Re-walks every checkpoint, recomputes every Merkle root, validates every signature against the registered operator pubkey. Exit code zero means the chain holds.

Retention and cold storage

Logs are not append-forever on a single file. nklave rotates by both size (default 1 GB per file) and age (default 365 days). Older files are sealed — no further appends — and can be moved to cold storage.

The checkpoint chain is designed to survive that move. Every checkpoint marker contains both its own Merkle root and the prev_root from the previous checkpoint, regardless of whether the previous checkpoint is in the same file. As long as you keep the operator’s public key around and the chain is contiguous, you can verify a year-old log file in cold storage as easily as the current one.

The implication for compliance: nklave makes “show me every signing decision from Q3 2025, and prove the log was not edited” answerable as a CLI command. That answer takes seconds to produce regardless of how much log volume sits behind it.

What the log is not

The decision log is not a replacement for monitoring, and it is not the right place to look for live operational problems.

For live signals — saturated HSM, surging refusal rate, stale checkpoint — the right place is Prometheus metrics:

nklave_signing_requests_total{type, decision} — counters by message type and outcome.
nklave_policy_refusals_total{policy} — refusals by policy name.
nklave_signing_latency_seconds — end-to-end histograms.
nklave_log_checkpoint_age_seconds — seconds since the last checkpoint. Alert above 600.

The decision log answers “what happened?” after the fact. Metrics answer “what is happening?” right now. Both ship with nklave. Wire up both.

Why this matters

Most validator operators have at some point been in the meeting where the question is “did we equivocate?” and the answer is “let me check the logs.” The check usually takes too long, the logs usually do not have what is needed, and the answer is usually “we think not.”

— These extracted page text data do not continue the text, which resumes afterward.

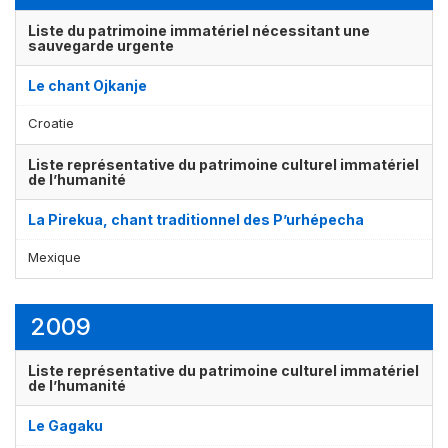
Liste du patrimoine immatériel nécessitant une
sauvegarde urgente
Le chant Ojkanje
Croatie
Liste représentative du patrimoine culturel immatériel
de l’humanité
Affichage par
et
La Pirekua, chant traditionnel des P’urhépecha
Mexique
2009
Liste représentative du patrimoine culturel immatériel
de l’humanité
Le Gagaku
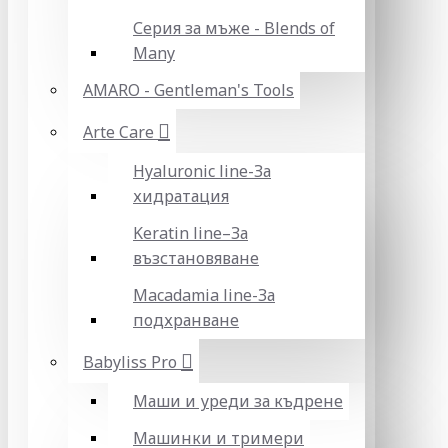
Серия за мъже - Blends of
Many
AMARO - Gentleman's Tools
Arte Care
Hyaluronic line-За
хидратация
Keratin line–За
възстановяване
Macadamia line-За
подхранване
Babyliss Pro
Маши и уреди за къдрене
Машинки и тримери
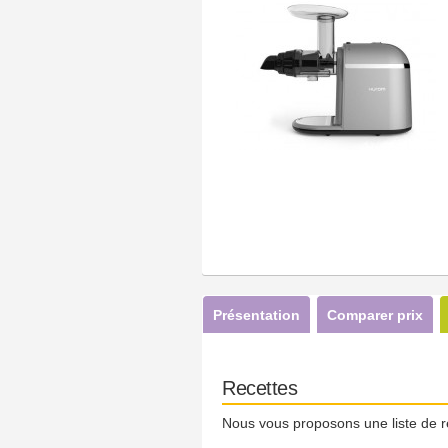
Présentation
Comparer prix
Recettes
Nous vous proposons une liste de r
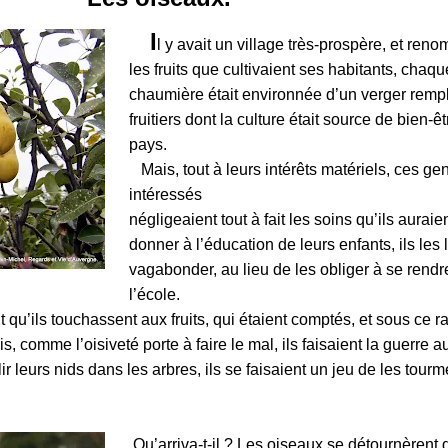
I
l
y avait un village très-prospère, et ren
les fruits que cultivaient ses habitants, chaqu
chaumière était environnée d’un verger rempl
fruitiers dont la culture était sourc
e de bien-êt
pays.
Mais, tout à leurs intérêts matériels, ces ge
intéressés
négligeaient tout à fait les soins qu’ils auraie
donner à l’éducation de leurs enfants, ils les 
vagabonder, au lieu de les obliger à se rendr
l’école.
 qu’ils touchassent aux fruits, qui étaient comptés, et sous ce r
is, comme l’oisiveté porte à faire le mal, ils faisaient la guerre 
r leurs nids dans les arbres, ils se faisaient un jeu de les tourm
Qu’arriva
-t-il ? Les oiseaux se
détournèrent 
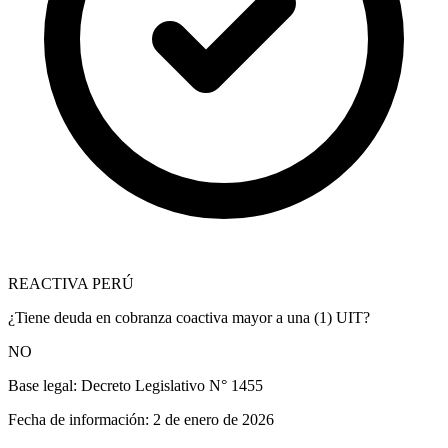
REACTIVA PERÚ
¿Tiene deuda en cobranza coactiva mayor a una (1) UIT?
NO
Base legal:
Decreto Legislativo N° 1455
Fecha de información:
2 de enero de 2026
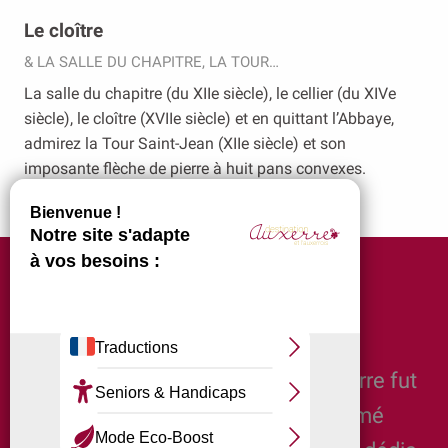
Le cloître
& LA SALLE DU CHAPITRE, LA TOUR…
La salle du chapitre (du XIIe siècle), le cellier (du XIVe
siècle), le cloître (XVIIe siècle) et en quittant l’Abbaye,
admirez la Tour Saint-Jean (XIIe siècle) et son
imposante flèche de pierre à huit pans convexes.
Pourquoi Saint-germain ?
Le plus illustre des évêques d’Auxerre fut
Saint Germain, né vers 380 et nommé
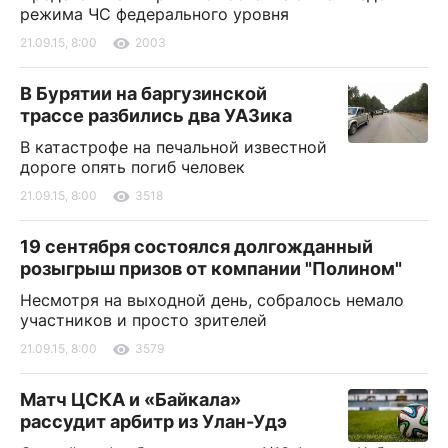
режима ЧС федерального уровня
21.09.15, 8:00
2003
В Бурятии на баргузинской
трассе разбились два УАЗика
В катастрофе на печальной известной
дороге опять погиб человек
21.09.15, 8:00
3518
19 сентября состоялся долгожданный
розыгрыш призов от компании "Полином"
Несмотря на выходной день, собралось немало
участников и просто зрителей
21.09.15, 8:00
3579
Матч ЦСКА и «Байкала»
рассудит арбитр из Улан-Удэ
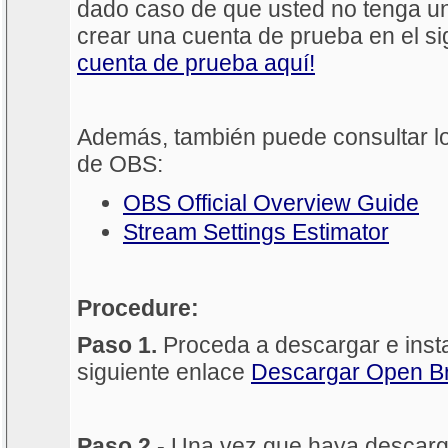
dado caso de que usted no tenga u
crear una cuenta de prueba en el si
cuenta de prueba aquí!
Además, también puede consultar los
de OBS:
OBS Official Overview Guide
Stream Settings Estimator
Procedure:
Paso 1.
Proceda a descargar e inst
siguiente enlace
Descargar Open B
Paso 2 -
Una vez que haya descarg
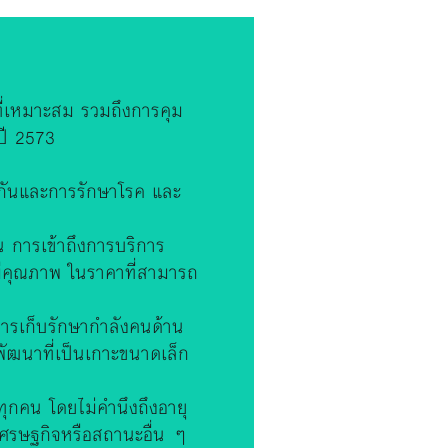
ี่เหมาะสม รวมถึงการคุม
ปี 2573
งกันและการรักษาโรค และ
น การเข้าถึงการบริการ
 มีคุณภาพ ในราคาที่สามารถ
ารเก็บรักษากำลังคนด้าน
ัฒนาที่เป็นเกาะขนาดเล็ก
ุกคน โดยไม่คำนึงถึงอายุ
เศรษฐกิจหรือสถานะอื่น ๆ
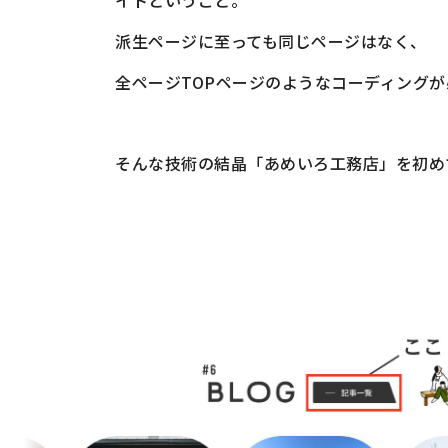
派生ページに至っても同じページはなく、
全ページTOPページのようなコーディング
そんな技術の結晶「あめいろ工務店」を初め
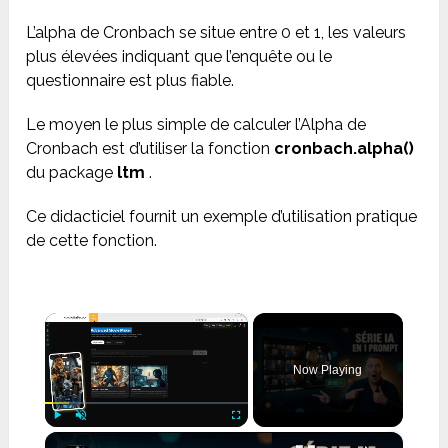
L’alpha de Cronbach se situe entre 0 et 1, les valeurs
plus élevées indiquant que l’enquête ou le
questionnaire est plus fiable.
Le moyen le plus simple de calculer l’Alpha de
Cronbach est d’utiliser la fonction
cronbach.alpha()
du package
ltm
.
Ce didacticiel fournit un exemple d’utilisation pratique
de cette fonction.
×
Now Playing
×
Play
Unmute
Fullscreen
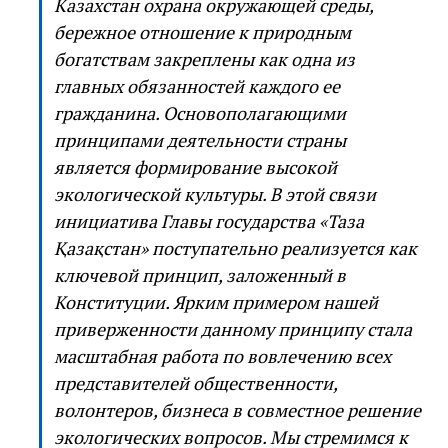
Казахстан охрана окружающей среды,
бережное отношение к природным
богатствам закреплены как одна из
главных обязанностей каждого ее
гражданина. Основополагающими
принципами деятельности страны
является формирование высокой
экологической культуры. В этой связи
инициатива Главы государства «Таза
Қазақстан» поступательно реализуется как
ключевой принцип, заложенный в
Конституции. Ярким примером нашей
приверженности данному принципу стала
масштабная работа по вовлечению всех
представителей общественности,
волонтеров, бизнеса в совместное решение
экологических вопросов. Мы стремимся к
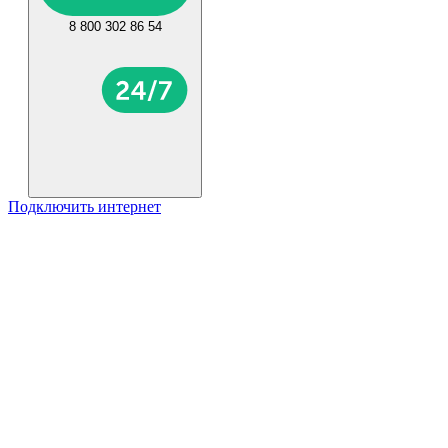
8 800 302 86 54
Подключить интернет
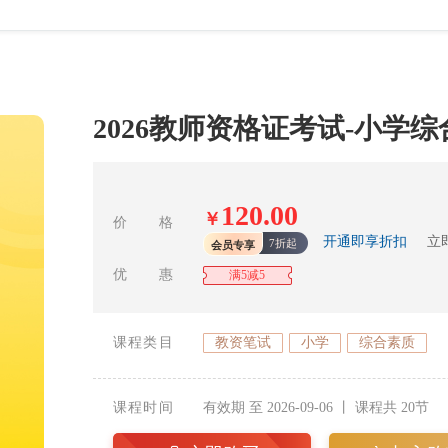
2026教师资格证考试-小学
120.00
￥
价 格
开通即享折扣
立
7折起
会员专享
优 惠
满5减5
课程类目
教资笔试
小学
综合素质
课程时间
有效期 至 2026-09-06 丨 课程共 20节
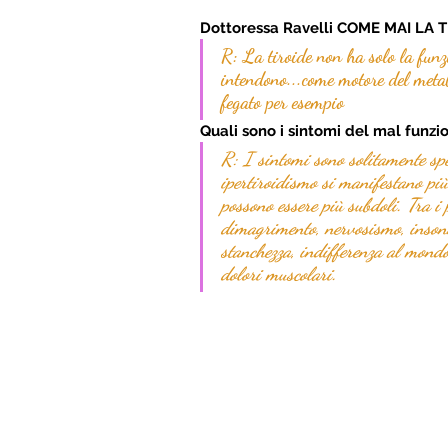
Dottoressa Ravelli COME MAI LA 
R: La tiroide non ha solo la funzi
intendono...come motore del metab
fegato per esempio
Quali sono i sintomi del mal funz
R: I sintomi sono solitamente spec
ipertiroidismo si manifestano più
possono essere più subdoli. Tra i
dimagrimento, nervosismo, insonni
stanchezza, indifferenza al mondo 
dolori muscolari.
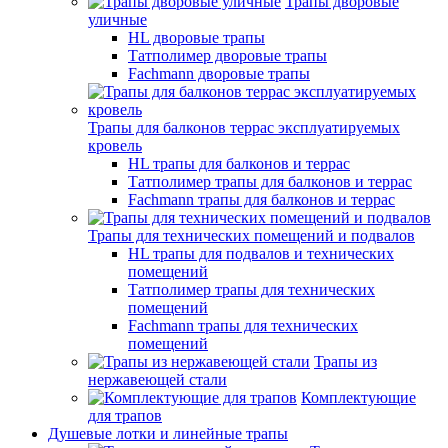
Трапы дворовые
уличные
HL дворовые трапы
Татполимер дворовые трапы
Fachmann дворовые трапы
Трапы для балконов террас эксплуатируемых
кровель
HL трапы для балконов и террас
Татполимер трапы для балконов и террас
Fachmann трапы для балконов и террас
Трапы для технических помещений и подвалов
HL трапы для подвалов и технических
помещений
Татполимер трапы для технических
помещений
Fachmann трапы для технических
помещений
Трапы из
нержавеющей стали
Комплектующие
для трапов
Душевые лотки и линейные трапы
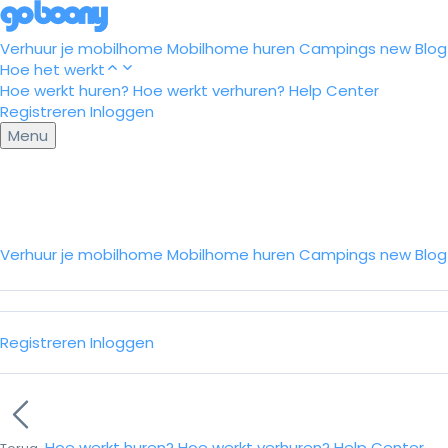
Verhuur je mobilhome
Mobilhome huren
Campings
new
Blog
Hoe het werkt
Hoe werkt huren?
Hoe werkt verhuren?
Help Center
Registreren
Inloggen
Menu
Verhuur je mobilhome
Mobilhome huren
Campings
new
Blo
Registreren
Inloggen
Hoe werkt huren?
Hoe werkt verhuren?
Help Center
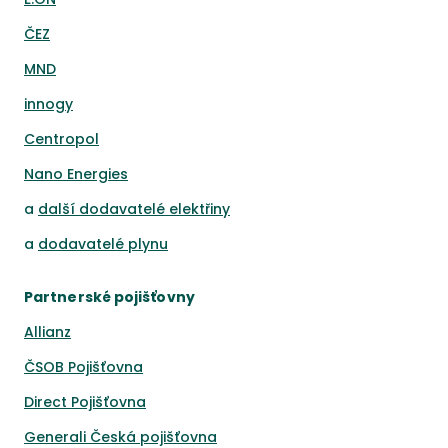
ČEZ
MND
innogy
Centropol
Nano Energies
a
další dodavatelé elektřiny
a
dodavatelé plynu
Partnerské pojišťovny
Allianz
ČSOB Pojišťovna
Direct Pojišťovna
Generali Česká pojišťovna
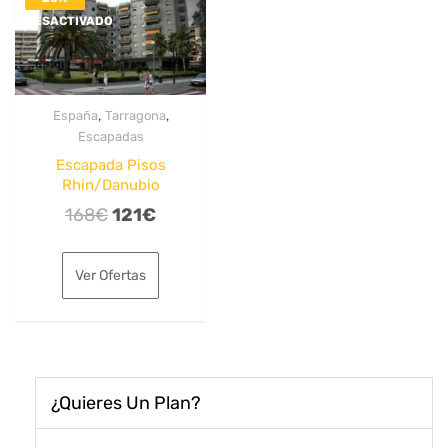
DESACTIVADO
,
,
España
Tarragona
Escapadas
Escapada Pisos
Rhin/Danubio
El
El
168
€
121
€
precio
precio
original
actual
Ver Ofertas
era:
es:
168€.
121€.
¿Quieres Un Plan?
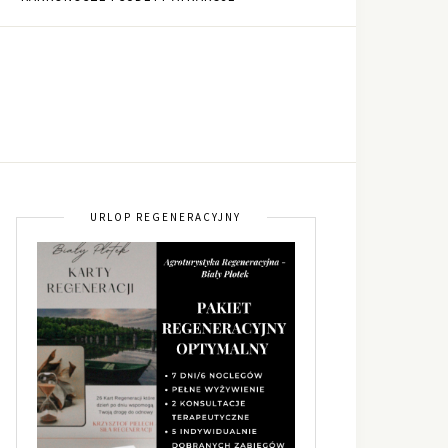
URLOP REGENERACYJNY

The append-only log makes that meeting different. The answer is “no, here is the log entry showing the signing-root for the contested slot, and here is the checkpoint chain proving the log was not edited.” That answer takes minutes to assemble, not days. And it is the kind of answer that is good enough for the people who need to hear it.

The point of the log is not to make signing safer. The policy engine does that. The point of the log is to make the question of what happened answerable, exactly, after the fact. That is a different security property, and it is worth building for explicitly.